··· Records supplied ···

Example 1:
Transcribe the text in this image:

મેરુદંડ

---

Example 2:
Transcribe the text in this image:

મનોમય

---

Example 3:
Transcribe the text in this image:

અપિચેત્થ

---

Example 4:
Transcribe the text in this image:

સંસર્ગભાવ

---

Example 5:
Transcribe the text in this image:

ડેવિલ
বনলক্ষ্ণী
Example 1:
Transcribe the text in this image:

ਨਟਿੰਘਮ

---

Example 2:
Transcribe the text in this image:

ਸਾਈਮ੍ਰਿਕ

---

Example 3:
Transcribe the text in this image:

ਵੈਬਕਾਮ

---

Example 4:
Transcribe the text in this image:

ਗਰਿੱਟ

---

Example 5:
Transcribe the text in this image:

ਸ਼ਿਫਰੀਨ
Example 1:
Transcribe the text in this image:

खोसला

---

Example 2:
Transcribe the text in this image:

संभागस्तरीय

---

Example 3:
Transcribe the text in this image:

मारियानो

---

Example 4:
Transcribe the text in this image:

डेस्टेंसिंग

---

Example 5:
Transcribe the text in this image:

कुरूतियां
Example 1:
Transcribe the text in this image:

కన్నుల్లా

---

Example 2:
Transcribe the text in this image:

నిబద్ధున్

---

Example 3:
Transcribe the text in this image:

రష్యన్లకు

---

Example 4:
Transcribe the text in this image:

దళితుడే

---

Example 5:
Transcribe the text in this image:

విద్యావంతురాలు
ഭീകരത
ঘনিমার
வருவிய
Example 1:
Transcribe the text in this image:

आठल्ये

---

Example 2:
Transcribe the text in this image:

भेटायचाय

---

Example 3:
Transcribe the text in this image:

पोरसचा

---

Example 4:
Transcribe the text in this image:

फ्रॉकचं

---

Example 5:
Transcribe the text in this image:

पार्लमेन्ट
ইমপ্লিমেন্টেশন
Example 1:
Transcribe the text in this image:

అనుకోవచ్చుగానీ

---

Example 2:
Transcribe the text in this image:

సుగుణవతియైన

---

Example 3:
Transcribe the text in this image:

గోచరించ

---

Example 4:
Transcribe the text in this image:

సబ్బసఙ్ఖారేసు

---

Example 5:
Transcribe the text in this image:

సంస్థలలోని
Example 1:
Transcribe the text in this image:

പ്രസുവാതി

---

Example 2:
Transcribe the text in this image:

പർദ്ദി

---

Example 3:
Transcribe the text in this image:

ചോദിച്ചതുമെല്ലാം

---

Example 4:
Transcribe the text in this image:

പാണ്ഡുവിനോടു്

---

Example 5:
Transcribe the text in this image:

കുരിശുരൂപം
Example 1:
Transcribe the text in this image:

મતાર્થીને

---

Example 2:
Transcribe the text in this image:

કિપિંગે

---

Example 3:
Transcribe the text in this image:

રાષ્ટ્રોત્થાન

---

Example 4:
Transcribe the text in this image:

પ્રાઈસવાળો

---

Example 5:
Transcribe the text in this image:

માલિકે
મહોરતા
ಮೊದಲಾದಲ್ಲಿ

···

* **Task**: Output an identical copy of every record above.

* **Response to this exercise**:
Example 1:
Transcribe the text in this image:

મેરુદંડ

---

Example 2:
Transcribe the text in this image:

મનોમય

---

Example 3:
Transcribe the text in this image:

અપિચેત્થ

---

Example 4:
Transcribe the text in this image:

સંસર્ગભાવ

---

Example 5:
Transcribe the text in this image:

ડેવિલ
বনলক্ষ্ণী
Example 1:
Transcribe the text in this image:

ਨਟਿੰਘਮ

---

Example 2:
Transcribe the text in this image:

ਸਾਈਮ੍ਰਿਕ

---

Example 3:
Transcribe the text in this image:

ਵੈਬਕਾਮ

---

Example 4:
Transcribe the text in this image:

ਗਰਿੱਟ

---

Example 5:
Transcribe the text in this image:

ਸ਼ਿਫਰੀਨ
Example 1:
Transcribe the text in this image:

खोसला

---

Example 2:
Transcribe the text in this image:

संभागस्तरीय

---

Example 3:
Transcribe the text in this image:

मारियानो

---

Example 4:
Transcribe the text in this image:

डेस्टेंसिंग

---

Example 5:
Transcribe the text in this image:

कुरूतियां
Example 1:
Transcribe the text in this image:

కన్నుల్లా

---

Example 2:
Transcribe the text in this image:

నిబద్ధున్

---

Example 3:
Transcribe the text in this image:

రష్యన్లకు

---

Example 4:
Transcribe the text in this image:

దళితుడే

---

Example 5:
Transcribe the text in this image:

విద్యావంతురాలు
ഭീകരത
ঘনিমার
வருவிய
Example 1:
Transcribe the text in this image:

आठल्ये

---

Example 2:
Transcribe the text in this image:

भेटायचाय

---

Example 3:
Transcribe the text in this image:

पोरसचा

---

Example 4:
Transcribe the text in this image:

फ्रॉकचं

---

Example 5:
Transcribe the text in this image:

पार्लमेन्ट
ইমপ্লিমেন্টেশন
Example 1:
Transcribe the text in this image:

అనుకోవచ్చుగానీ

---

Example 2:
Transcribe the text in this image:

సుగుణవతియైన

---

Example 3:
Transcribe the text in this image:

గోచరించ

---

Example 4:
Transcribe the text in this image:

సబ్బసఙ్ఖారేసు

---

Example 5:
Transcribe the text in this image:

సంస్థలలోని
Example 1:
Transcribe the text in this image:

പ്രസുവാതി

---

Example 2:
Transcribe the text in this image:

പർദ്ദി

---

Example 3:
Transcribe the text in this image:

ചോദിച്ചതുമെല്ലാം

---

Example 4:
Transcribe the text in this image:

പാണ്ഡുവിനോടു്

---

Example 5:
Transcribe the text in this image:

കുരിശുരൂപം
Example 1:
Transcribe the text in this image:

મતાર્થીને

---

Example 2:
Transcribe the text in this image:

કિપિંગે

---

Example 3:
Transcribe the text in this image:

રાષ્ટ્રોત્થાન

---

Example 4:
Transcribe the text in this image:

પ્રાઈસવાળો

---

Example 5:
Transcribe the text in this image:

માલિકે
મહોરતા
ಮೊದಲಾದಲ್ಲಿ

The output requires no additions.